▶ **TEXT PROVIDED**:
--------------------

It is also around those hours that it is possible to spot my father working around the front counter. When the store is really busy, my father would come out from the raw meats area and help out as a cashier. Rarely, he would also act as the butcher in the cooked meats section when the normal butcher needs to take a quick break. As the co-owner he has to know the ins and outs of working at all sections of the store. Know the workers and know the customers! Repeating customers are like friends! He chats with them with his loud voice (A loud voice, a stigma of working in a loud place. Not so out of place in Chinatown, but so engrained that it follows him everywhere, such that even in quiet places he is loud) and a smile on his face while keeping an eye on the line. To be curt and courteous!
At 2:00 we are allow to take a quick break to eat lunch. Vegetable and soup is cooked in the kitchen and brought up front, where the workers scoop out rice and cut their choice of meat to go along with it. I scoop out a generous portion of rice for myself and asked the butcher to cut me some soy chicken. This is the only time you are guaranteed to be able to sit. I count down the remaining hours from the clock across the room. Generally we start cleaning up at 6:30, lock the store to customers at 7:00 and close at 8:00. Lunch takes around fifteen minutes, so there is five hours and forty-five minutes of suffering to go, I think as I sat quietly in the basement eating my lunch.

--------------------

[Per-instance keypoint data]
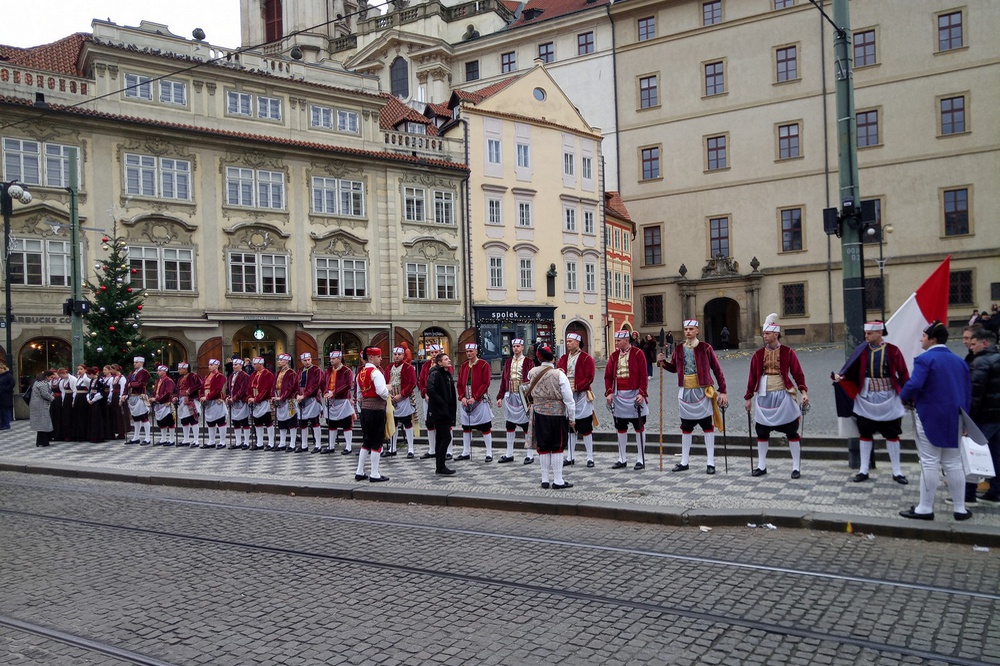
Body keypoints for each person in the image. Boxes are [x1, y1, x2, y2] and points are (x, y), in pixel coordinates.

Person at [898, 321, 972, 521]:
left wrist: (902, 398)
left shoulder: (925, 359)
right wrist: (966, 421)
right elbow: (967, 393)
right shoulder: (959, 361)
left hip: (930, 415)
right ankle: (960, 509)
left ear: (933, 339)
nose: (921, 339)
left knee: (929, 462)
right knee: (954, 462)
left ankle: (925, 508)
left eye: (924, 336)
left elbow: (914, 384)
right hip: (955, 416)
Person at [833, 321, 911, 484]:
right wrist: (842, 377)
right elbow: (851, 370)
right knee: (865, 433)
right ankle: (863, 469)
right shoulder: (862, 350)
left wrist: (907, 395)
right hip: (866, 398)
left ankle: (897, 471)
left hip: (889, 398)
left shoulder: (893, 350)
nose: (866, 336)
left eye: (869, 333)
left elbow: (903, 373)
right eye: (866, 333)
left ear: (879, 333)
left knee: (892, 434)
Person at [656, 319, 728, 474]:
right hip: (685, 391)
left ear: (697, 331)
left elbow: (717, 369)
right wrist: (662, 363)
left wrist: (723, 391)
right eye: (686, 329)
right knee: (686, 426)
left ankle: (710, 462)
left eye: (691, 329)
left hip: (702, 390)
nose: (688, 332)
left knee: (707, 426)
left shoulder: (705, 348)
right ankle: (684, 461)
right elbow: (674, 368)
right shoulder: (679, 349)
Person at [744, 314, 809, 479]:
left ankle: (795, 467)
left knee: (791, 430)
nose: (764, 336)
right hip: (764, 396)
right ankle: (761, 465)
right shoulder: (758, 355)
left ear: (775, 334)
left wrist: (803, 392)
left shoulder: (788, 352)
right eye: (764, 333)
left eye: (767, 333)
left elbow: (798, 373)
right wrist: (748, 397)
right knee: (762, 431)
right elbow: (752, 377)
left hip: (783, 394)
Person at [527, 344, 576, 489]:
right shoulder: (559, 374)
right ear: (553, 358)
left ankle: (544, 479)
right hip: (556, 414)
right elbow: (568, 398)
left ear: (538, 357)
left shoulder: (532, 372)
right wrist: (572, 417)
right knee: (557, 446)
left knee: (543, 446)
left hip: (539, 413)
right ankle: (558, 480)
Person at [604, 330, 649, 470]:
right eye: (615, 340)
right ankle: (621, 458)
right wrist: (609, 393)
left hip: (635, 393)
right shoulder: (614, 356)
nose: (616, 343)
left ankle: (640, 458)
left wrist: (642, 392)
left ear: (626, 340)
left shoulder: (638, 353)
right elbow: (608, 377)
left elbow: (643, 374)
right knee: (620, 427)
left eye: (618, 341)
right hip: (619, 396)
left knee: (639, 426)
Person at [968, 328, 1000, 504]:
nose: (971, 348)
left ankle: (968, 494)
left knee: (972, 455)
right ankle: (996, 491)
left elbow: (975, 394)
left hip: (983, 417)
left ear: (984, 343)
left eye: (974, 344)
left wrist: (967, 420)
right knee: (996, 454)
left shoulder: (981, 362)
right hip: (996, 417)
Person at [558, 332, 597, 467]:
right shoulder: (563, 358)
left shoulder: (587, 358)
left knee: (586, 427)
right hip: (567, 396)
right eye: (567, 341)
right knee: (570, 427)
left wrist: (577, 387)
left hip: (581, 395)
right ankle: (570, 456)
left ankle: (590, 457)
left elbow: (590, 377)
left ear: (577, 342)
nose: (568, 343)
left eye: (570, 341)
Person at [496, 338, 533, 464]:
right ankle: (509, 453)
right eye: (514, 346)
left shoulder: (528, 361)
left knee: (526, 425)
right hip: (510, 394)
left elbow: (532, 381)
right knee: (509, 425)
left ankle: (530, 454)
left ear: (522, 347)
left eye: (518, 346)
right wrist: (500, 396)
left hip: (523, 396)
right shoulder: (508, 362)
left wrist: (531, 399)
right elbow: (504, 380)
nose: (515, 348)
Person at [356, 346, 389, 482]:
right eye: (379, 356)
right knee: (376, 441)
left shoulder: (360, 373)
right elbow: (381, 391)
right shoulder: (376, 373)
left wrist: (360, 407)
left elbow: (358, 394)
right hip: (376, 410)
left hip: (365, 410)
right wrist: (389, 392)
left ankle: (359, 471)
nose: (381, 359)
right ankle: (374, 473)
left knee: (367, 440)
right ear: (371, 357)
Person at [457, 343, 493, 462]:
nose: (468, 353)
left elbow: (485, 383)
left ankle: (489, 452)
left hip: (479, 400)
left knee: (485, 426)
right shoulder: (463, 366)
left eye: (471, 351)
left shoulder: (484, 365)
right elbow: (459, 384)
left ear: (476, 352)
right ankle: (465, 451)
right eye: (467, 351)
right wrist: (462, 397)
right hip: (465, 400)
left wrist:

--------------------

Carry on the account of a workday at the family's Chinatown meat store, starting right after its final sentence.

Roast meat! Duck, Chicken and Pork. Oily, salty and sweet. Savory foods with matching aromas. Good food, good food. My father brings it home sometimes for the family to eat. Gobble it up, eat heartily! But my father doesn’t eat the meat he brings back. Not the sweet and salty soy sauce chicken. Or the ever popular Char Siu, literally “fork-roasted” pork. Nor Roasted Pig that my grandfather is so fond off. He does not eat any of it in the dinner table. Year in, year out, six days a week, for nearly every lunch, he has to eat this meat. I sat eating. How long would it take a man to despise having to eat this every day of his life? How long would it take me?
So is that the type of job you want?
……….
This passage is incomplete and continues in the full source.